By the time the snow flies, the ministry will have spent close to $1.5 million to fix the unprecedented damage to the East Kootenay’s forestry roads, according to Rebagliati.
“We were able to get a bit more funding than I originally thought. My counterparts in the north were able to forego some projects until next year, so they freed up some money for us.”
Work will continue for several weeks yet, he said.
“I hope Mother Nature will let us work until at the least the middle of October if not longer than that.”
On the Bull River Forest Service Road, washouts were repaired at 92 km and 94 km.
“The Bull River Forest Service Road is open to Munroe Lake. There is some temporary fixes in there, but it is definitely open enough for public traffic,” said Rebagliati.
Bridges on the Elk River Forest Service Road were repaired at 125km, 140km and 145km.
“We put a temporary bridge in at 145km and we’ve straightened out a lot of the washouts. So public traffic can utilize the road to get into the park. It still won’t be open to industrial traffic for another couple of weeks. We have some repairs to do on a couple of bridges. But there’s no problem getting through. It’s just some structural stuff: some of the foundations have been undermined a little bit and we just have to beef them up a little bit.”
Delighting pilgrims who hike Fisher Peak and the Tanglefoot, Mause Creek Forest Service Road was repaired around September 11.
“We constructed a trail around the slough so people can get in there. It just kind of skirts around the edge. It’s safe, but we’ll have to come back and reinforce and make sure everything is fine there and it doesn’t slough again next year,” said Rebagliati.
Hikers will also be pleased that Meachen Creek Forest Service Road has been reopened after a washout at 10.5km.
“We fixed Meachen Creek so all the hikes up there are good as well now, so up to Hourglass Lake. Those hikes are all open for people,” said Rebagliati.
The ministry is continuing to work on popular forestry roads.
Drilling and blasting is underway this week on the Skookumchuck Forest Service Road at 35km where a bridge was washed out.
“They are drilling and blasting there right now to repair the road at 35km. People have built an ATV route around there. That’s closed 6 a.m. to 6 p.m. while they are in there drilling and blasting. We’ve got to keep it safe for the public,” said Rebagliati.
Work will start this week on Summer Lake Forest Service Road, which is closed at 59 km due to a washout.
Following that, Dewar Creek Forest Service Road will be the priority.
“In the next couple of weeks we hope to get up into Dewar to start doing some repairs. I think we’ll have to put a bridge in at the back end, so we’ll fix the washouts to there so we can get a crew in to do the survey information,” said Rebagliati.
Meanwhile, the devastated Whiteriver/Whiteswan Forest Service Road is still undergoing repairs.
“All the work on the road between 37km and 44km should be complete Wednesday (September 25). And we are driving piles on the bridge at 32km (Thursday, September 19). If it goes okay, probably by the end of next week we should have that bridge done,” said Rebagliati.

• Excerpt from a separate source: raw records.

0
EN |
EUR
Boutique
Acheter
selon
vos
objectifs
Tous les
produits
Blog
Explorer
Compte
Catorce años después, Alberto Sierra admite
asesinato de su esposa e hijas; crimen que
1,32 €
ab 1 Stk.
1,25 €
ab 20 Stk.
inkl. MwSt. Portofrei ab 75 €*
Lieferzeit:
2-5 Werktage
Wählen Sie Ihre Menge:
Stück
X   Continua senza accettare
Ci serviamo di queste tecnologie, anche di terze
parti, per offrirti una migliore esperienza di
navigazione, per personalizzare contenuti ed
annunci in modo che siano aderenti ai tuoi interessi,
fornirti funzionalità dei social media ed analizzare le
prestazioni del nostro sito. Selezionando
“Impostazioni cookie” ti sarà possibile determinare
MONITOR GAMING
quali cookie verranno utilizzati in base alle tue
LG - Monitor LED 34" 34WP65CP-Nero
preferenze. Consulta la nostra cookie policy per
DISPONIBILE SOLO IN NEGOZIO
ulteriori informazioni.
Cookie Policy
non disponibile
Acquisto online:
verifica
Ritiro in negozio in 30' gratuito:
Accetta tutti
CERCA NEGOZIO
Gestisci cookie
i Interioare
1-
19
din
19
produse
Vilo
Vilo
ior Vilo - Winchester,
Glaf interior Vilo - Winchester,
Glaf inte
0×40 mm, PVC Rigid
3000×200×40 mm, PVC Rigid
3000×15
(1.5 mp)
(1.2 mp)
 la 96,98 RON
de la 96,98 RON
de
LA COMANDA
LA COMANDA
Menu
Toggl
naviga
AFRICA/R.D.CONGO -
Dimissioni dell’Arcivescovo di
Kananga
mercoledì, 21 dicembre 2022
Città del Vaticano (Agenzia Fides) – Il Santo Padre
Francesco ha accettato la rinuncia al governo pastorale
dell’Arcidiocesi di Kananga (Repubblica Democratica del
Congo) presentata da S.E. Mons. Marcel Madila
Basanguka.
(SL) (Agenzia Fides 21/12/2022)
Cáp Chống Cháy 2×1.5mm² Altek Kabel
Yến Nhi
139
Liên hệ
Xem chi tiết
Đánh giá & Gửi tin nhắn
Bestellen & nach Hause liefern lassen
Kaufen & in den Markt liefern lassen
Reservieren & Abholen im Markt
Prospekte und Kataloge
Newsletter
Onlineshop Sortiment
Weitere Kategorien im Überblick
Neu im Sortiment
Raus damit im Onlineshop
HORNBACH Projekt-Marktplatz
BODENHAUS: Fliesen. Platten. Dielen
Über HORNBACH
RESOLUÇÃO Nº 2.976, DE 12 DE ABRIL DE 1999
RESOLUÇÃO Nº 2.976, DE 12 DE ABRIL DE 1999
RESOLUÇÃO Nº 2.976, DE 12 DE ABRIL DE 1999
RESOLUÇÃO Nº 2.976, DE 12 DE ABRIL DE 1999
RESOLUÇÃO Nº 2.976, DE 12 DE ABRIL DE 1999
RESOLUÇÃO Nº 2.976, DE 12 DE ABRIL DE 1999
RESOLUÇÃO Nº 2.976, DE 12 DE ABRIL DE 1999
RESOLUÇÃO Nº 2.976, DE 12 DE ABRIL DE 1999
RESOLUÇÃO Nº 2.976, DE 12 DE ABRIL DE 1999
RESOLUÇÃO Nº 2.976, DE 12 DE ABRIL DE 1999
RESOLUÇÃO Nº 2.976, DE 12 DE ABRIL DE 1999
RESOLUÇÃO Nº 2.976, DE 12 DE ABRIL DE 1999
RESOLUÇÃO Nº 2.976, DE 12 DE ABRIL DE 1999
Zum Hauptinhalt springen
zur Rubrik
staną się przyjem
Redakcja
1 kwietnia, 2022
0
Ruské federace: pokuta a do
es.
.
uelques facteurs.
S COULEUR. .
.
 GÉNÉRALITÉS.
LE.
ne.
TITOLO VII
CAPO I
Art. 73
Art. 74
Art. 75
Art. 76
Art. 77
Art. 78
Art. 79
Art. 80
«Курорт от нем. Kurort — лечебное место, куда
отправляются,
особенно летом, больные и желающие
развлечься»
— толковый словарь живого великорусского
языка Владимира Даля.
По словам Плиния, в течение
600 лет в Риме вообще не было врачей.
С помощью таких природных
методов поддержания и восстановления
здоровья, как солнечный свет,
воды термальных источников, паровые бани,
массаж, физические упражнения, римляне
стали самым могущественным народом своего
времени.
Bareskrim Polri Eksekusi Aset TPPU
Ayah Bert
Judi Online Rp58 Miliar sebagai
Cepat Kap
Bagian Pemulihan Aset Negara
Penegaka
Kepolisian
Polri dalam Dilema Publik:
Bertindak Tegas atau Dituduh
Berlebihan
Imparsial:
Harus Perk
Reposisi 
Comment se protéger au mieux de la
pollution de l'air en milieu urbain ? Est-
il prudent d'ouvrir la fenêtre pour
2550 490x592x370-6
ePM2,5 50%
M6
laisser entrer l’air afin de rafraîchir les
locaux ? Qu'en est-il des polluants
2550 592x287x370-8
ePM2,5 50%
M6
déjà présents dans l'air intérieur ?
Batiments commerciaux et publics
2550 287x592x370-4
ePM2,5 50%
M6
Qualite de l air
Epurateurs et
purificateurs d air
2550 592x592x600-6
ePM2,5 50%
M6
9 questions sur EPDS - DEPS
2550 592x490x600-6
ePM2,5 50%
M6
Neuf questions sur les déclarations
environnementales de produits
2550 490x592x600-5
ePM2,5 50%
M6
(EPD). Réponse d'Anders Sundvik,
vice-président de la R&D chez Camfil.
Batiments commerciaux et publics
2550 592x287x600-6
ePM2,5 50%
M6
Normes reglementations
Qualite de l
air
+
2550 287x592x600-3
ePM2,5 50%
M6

But at 44km, the second bridge over the White River won’t be replaced this year.
“I was just out there with an engineer. We’ll have to do a design there so it will take a couple of months to finalize the design. So hopefully we will put that in next year,” he said.
Also, the Middle Fork of the White River road won’t be accessible this year.
“There are some washouts that we haven’t been able to fix yet. We probably won’t get that done this year, but we’ll do that early next year.”
But the North White is accessible, Rebagliati went on.
“The Gray Creek bridge is fixed and the one at 71km. That opened that up so Canfor has been able to haul out to the Palliser.”